В конце концов он был студент, хоть и отчисленный, и старше двумя годами, и должен был скрывать, что чувствует ее старшинство.

— Ну вот четверть и останется, — ответила она тихо и как бы виновато, все понимая, но не умея предотвратить. И, после нескольких шагов в молчании: — Не факт, что это будет лучшая четверть.



Он заговорил о том, что в литературе остается как раз лучшее, можно оспаривать отсев, как некоторые пытаются доказать, что Кюхля писал лучше Пушкина, — но почувствовал (он всегда это чувствовал с ней), что говорит мимо темы.

— Литература не то, я не про литературу.

— А про что?

— Про четверть. Вообще останется четверть, и я никогда не понимаю кто. Себя, например, не вижу, про себя ничего не знаю. Ты вот останешься. — Этот ее взгляд он знал: прищуренный и, кажется, неодобрительный, словно говорящий: «Ишь ты!» — но так, как говорят про удачливого жулика.

— В каком смысле останусь?

— В прямом. Запоминающийся такой. Это не всегда хорошо, кстати. Виноват будет другой, а запомнят тебя.

— Любишь ты, Лийка, говорить непонятно, — сказал он, чтобы стряхнуть страх. Он всегда побаивался, когда она так говорила.

— Да все тебе понятно. Мишка, отстань. Сколько можно целоваться.

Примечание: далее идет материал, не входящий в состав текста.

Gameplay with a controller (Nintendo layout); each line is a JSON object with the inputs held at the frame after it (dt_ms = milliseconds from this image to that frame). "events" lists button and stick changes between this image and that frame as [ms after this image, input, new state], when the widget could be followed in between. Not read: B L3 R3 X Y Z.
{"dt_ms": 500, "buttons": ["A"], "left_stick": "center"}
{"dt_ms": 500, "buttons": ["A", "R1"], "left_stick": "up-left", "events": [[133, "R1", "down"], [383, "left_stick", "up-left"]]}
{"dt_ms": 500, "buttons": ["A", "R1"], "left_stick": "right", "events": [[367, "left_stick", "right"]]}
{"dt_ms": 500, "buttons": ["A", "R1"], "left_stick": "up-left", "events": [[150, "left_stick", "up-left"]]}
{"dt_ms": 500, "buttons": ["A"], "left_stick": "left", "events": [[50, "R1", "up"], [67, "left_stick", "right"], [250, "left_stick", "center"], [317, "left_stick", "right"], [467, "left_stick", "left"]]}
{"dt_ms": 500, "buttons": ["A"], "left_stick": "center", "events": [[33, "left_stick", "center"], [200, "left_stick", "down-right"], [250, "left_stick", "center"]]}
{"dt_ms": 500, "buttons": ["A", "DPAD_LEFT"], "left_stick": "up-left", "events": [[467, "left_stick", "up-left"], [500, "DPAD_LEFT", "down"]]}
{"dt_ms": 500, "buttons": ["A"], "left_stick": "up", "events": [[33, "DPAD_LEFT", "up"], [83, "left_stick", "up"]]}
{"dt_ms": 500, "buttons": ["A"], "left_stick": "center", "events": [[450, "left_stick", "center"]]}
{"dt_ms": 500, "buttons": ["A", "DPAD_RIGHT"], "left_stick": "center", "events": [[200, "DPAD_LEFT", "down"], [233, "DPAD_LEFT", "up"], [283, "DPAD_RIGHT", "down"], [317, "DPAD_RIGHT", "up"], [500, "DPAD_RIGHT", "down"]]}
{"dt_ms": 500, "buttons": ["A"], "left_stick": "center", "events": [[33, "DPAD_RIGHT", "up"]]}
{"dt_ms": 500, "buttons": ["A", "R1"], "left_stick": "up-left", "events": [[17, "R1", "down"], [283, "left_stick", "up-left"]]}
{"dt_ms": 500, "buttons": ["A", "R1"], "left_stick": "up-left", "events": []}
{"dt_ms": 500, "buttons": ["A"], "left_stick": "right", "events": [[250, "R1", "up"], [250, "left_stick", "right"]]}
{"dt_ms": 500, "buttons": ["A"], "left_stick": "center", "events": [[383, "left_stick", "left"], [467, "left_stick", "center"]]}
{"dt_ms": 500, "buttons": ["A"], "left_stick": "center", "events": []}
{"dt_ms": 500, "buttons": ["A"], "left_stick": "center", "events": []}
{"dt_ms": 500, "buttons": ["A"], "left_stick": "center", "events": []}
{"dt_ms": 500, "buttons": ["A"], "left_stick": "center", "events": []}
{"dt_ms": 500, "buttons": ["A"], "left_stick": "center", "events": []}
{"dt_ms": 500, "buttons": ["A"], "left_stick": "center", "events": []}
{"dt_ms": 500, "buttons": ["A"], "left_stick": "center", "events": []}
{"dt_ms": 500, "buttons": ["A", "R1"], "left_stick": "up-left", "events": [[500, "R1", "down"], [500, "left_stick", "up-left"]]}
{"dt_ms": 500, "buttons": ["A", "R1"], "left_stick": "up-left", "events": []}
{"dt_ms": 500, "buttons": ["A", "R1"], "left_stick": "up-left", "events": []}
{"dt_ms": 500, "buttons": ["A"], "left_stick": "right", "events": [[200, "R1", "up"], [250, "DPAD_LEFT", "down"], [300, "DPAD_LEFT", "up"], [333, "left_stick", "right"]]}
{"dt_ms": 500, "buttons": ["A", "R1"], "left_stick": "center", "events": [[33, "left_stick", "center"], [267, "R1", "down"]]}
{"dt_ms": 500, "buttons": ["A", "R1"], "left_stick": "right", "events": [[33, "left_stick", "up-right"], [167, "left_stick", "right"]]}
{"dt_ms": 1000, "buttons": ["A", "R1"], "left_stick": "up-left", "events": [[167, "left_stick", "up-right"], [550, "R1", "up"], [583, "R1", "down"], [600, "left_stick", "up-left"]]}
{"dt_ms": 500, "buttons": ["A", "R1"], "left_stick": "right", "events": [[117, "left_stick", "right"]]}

Он понял это как намек — действительно, хватит целоваться, пора уже дело делать. Есть рубеж, на котором не стоит задерживаться. Но рубеж этот труден, и всегда есть страх, что ничего не получится: он это чувствовал, хотя дальше интенсивного обжимона (нужно другое слово, но где взять?) ни с кем еще не заходил. Дело не в банальной робости, не в пошлом «получится — не получится», но в том, что последнего взаимопонимания не будет, а без него любые совпадения прочитанных книжек ничего не значат. Ужас, что все должно подтверждаться чем–то грубым и земным, хотя отчасти, конечно, небесным. Ужас, что в основе всего так–таки плоть, базис, как в основе всякой поэзии, учат нас отцы–основоположники, лежат производительные силы. И, значит, придется решать десятки унизительных вопросов, переходить от провожаний и разговоров к поискам идеального времени и приемлемого места. С ней было ясно и просто, но до поры. Барьер он чувствовал, и, если бы не барьер, Лия была бы обычным своим парнем, как все та же Вера, комбригская дочка.